Local and state governments are expected to see annual revenues decline by between 4.7 percent and 5.7 percent over the next three years, excluding fees to hospitals and higher education, according to Brookings. But most vital government functions continue, and soon, counties will assess property values to prepare property tax bills for 2021. They expect timely payment. They also should expect a flood of appeals to lower property values, says Linda Terrill, president of the American Property Tax Counsel and a partner with the Property Tax Law Group, who spoke with SCT contributing editor Joe Gose.
How do you anticipate 2021 property tax assessments unfolding?
The good assessors know that a decline is coming and will try to make some serious examinations to see whether they need to come in at a different number from the prior year. My cynical view is that when there is an increase in value, they're very quick to notice it but if it's a decrease, there's a lag before they notice it.
It sounds like you expect a lot of appeals. What can property owners do to prepare for one?
Planning is the key to everything. You need to find out the state requirements for when you can file and who can file to make it legal — some states require corporations to be represented by legal counsel, some don't – and you need to know the state's definition of market value. You also need to get ahead of the curve and begin interviewing professionals who can help you, especially appraisers, before all the good ones are representing others. It's best to find an appraiser that does property tax or condemnation work.
What is the most important element in an appeal?

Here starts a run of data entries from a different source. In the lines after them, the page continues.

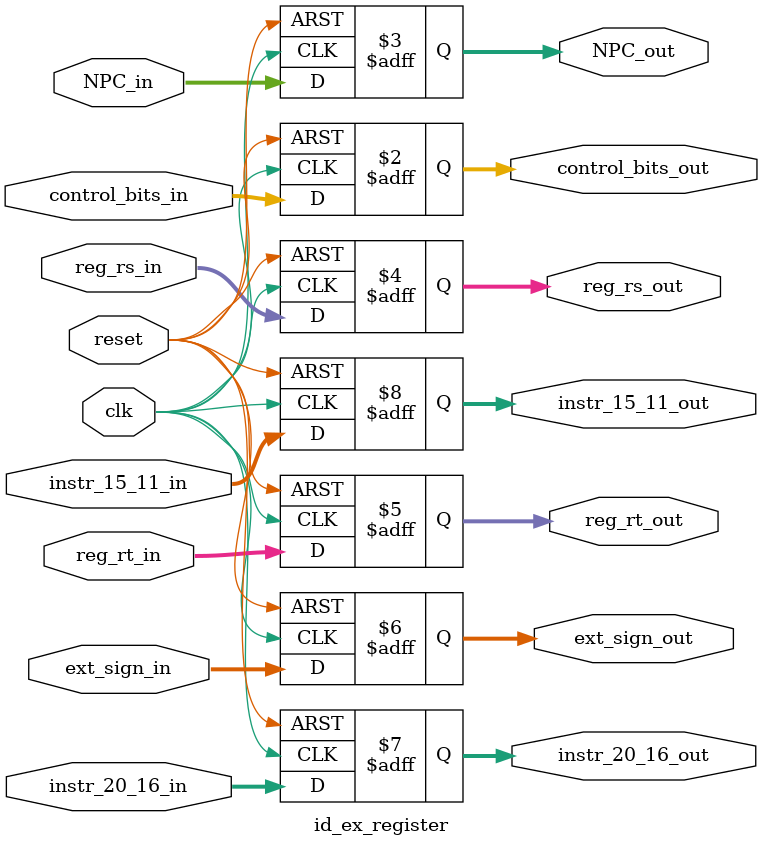
<source format=v>
`timescale 1ns / 1ps

module id_ex_register
(
    input clk,
    input reset,
    input [8:0] control_bits_in,
    input [31:0] NPC_in,
    input [31:0] reg_rs_in,
    input [31:0] reg_rt_in,
    input [31:0] ext_sign_in,
    input [4:0] instr_20_16_in,
    input [4:0] instr_15_11_in,
    output reg [8:0] control_bits_out,
    output reg [31:0] NPC_out,
    output reg [31:0] reg_rs_out,
    output reg [31:0] reg_rt_out,
    output reg [31:0] ext_sign_out,
    output reg [4:0] instr_20_16_out,
    output reg [4:0] instr_15_11_out
);

    always @(posedge clk or posedge reset) 
    begin
        if (reset) 
        begin
            control_bits_out <= 9'b0;
            NPC_out <= 32'h00000000;
            reg_rs_out <= 32'h00000000;
            reg_rt_out <= 32'h00000000;
            ext_sign_out <= 32'h00000000;
            instr_20_16_out <= 5'b00000;
            instr_15_11_out <= 5'b00000;
        end else 
        begin
            control_bits_out <= control_bits_in;
            NPC_out <= NPC_in;
            reg_rs_out <= reg_rs_in;
            reg_rt_out <= reg_rt_in;
            ext_sign_out <= ext_sign_in;
            instr_20_16_out <= instr_20_16_in;
            instr_15_11_out <= instr_15_11_in;
        end
    end

endmodule

</source>
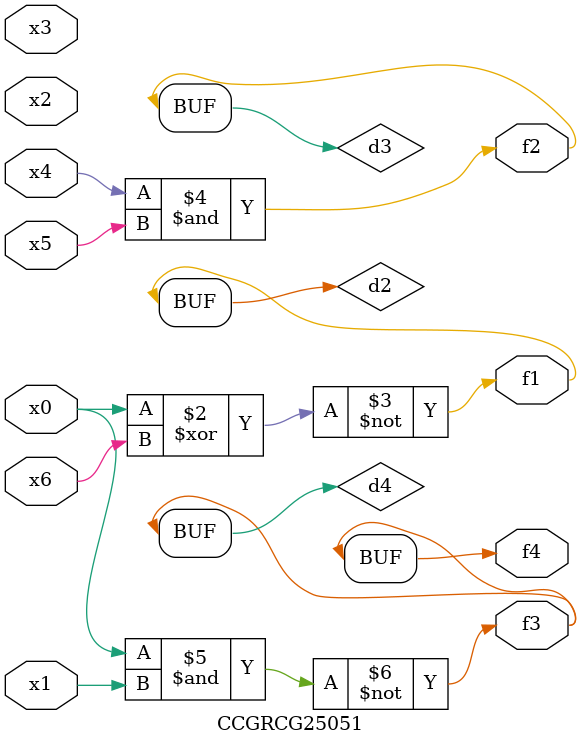
<source format=v>
module CCGRCG25051(
	input x0, x1, x2, x3, x4, x5, x6,
	output f1, f2, f3, f4
);

	wire d1, d2, d3, d4;

	nor (d1, x0);
	xnor (d2, x0, x6);
	and (d3, x4, x5);
	nand (d4, x0, x1);
	assign f1 = d2;
	assign f2 = d3;
	assign f3 = d4;
	assign f4 = d4;
endmodule

</source>
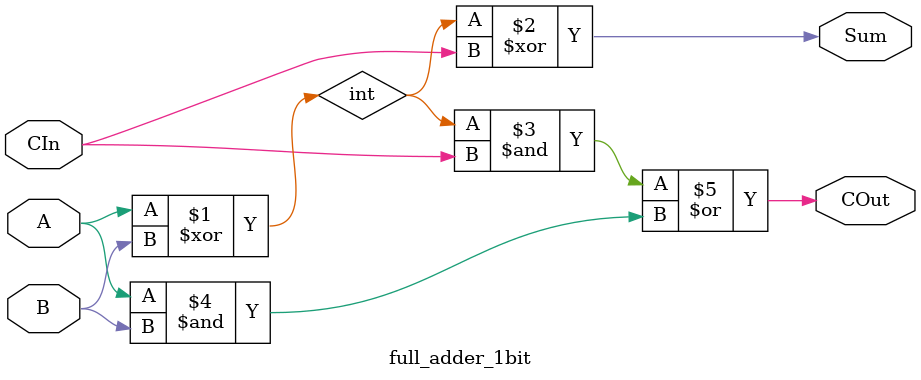
<source format=v>
module PC_control (input [2:0] C, input [8:0] I, input [2:0] F, input [15:0] PC_in, output [15:0] PC_out);

wire jump, Zero, Ovflw, Sign;
wire [15:0] carrys;
wire [14:0] B_Operand;

// Not needed but makes code more readable
assign {Zero, Ovflw, Sign} = F;

assign jump = C[2:1] == 2'b00 ?   C[0] == Zero :
              C[2:1] == 2'b01 ? ~(C[0]|Zero|Sign) | (C[0]&Sign):
              C[2:1] == 2'b10 ?  (C[0] == Sign) | Zero:
                                  C[0] | Ovflw;

// If we want to jump, use the sign extended immidiate sll 1, otherwise 0
assign B_Operand = jump ? {{5{I[8]}},{I}} : 0;
assign carrys[0] = 1'b1; // We always want to increment by 2

// Create a 15 bit adder.
full_adder_1bit adder[14:0] (.Sum(PC_out[15:1]), .A(PC_in[15:1]), .B(B_Operand), .COut(carrys[15:1]), .CIn(carrys[14:0]));
assign PC_out[0] = PC_in[0]; // We're never going to be changing the LSB

endmodule // PC_control

module full_adder_1bit (output Sum, COut, input A, B, CIn);

assign int = A ^ B;
assign Sum = int ^ CIn;
assign COut = int & CIn | A & B;

endmodule

</source>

The highest and best use analysis. A lot of appraisers would confess that they go into an analysis thinking that the current use is indeed the highest and best use, but I don't think they can assume that anymore. Property owners need to tell their appraisers to really do the work and math because as of Jan. 1, 2021, the highest and best use of a shopping mall charging $20 per square foot in rent might now be a fulfillment center charging $5 per square foot. Or maybe it's an adaptive reuse that includes converting part of the mall to office or adding apartments.
How might declining rental rates influence an appeal?
Shopping center owners can make a terrific argument that if they had to lease space on Jan. 1, 2021, the current contract rent would have no reflection at all on market rent. There are an awful lot of leases being renegotiated and amended that will have to be considered, even though they might not get done before Jan. 1. Property owners need to put a trail of paperwork together to tell a good story. That means keeping correspondence with tenants to show the back-and-forth of what's happening and whether or not they are staying.
Is there anything property owners can do to reset to a more appropriate value prior to an appeal?
The best bet is to see if you can work something out early, particularly if you're a shopping center that is historically a top provider of tax receipts in your jurisdiction. You might want to start talking to the county assessor now and see if you can get a better result when the values come out in 2021. I don't know of any assessor that wouldn't welcome the opportunity to have a legitimate discussion about what's happening and come to a number. Many states also have a local-level appeal that you go through before going to court or an administrative body. In either case, you may have to settle for something less than what you would like, but if it helps keep you afloat, then it's a good outcome.
How long does a typical appeals process take?
If you're in [my state of] Kansas and want a hearing in 2021, you're not going to get one anytime soon because we haven't had any in 2020 yet. Thousands of cases are backed up, and I think there are many states in a similar situation. Counties are going to want to hire more people to handle these cases, but at the same time, they're going to be laying off people because of budgets. For all those reasons, it's going be impossible to come to a resolution quickly.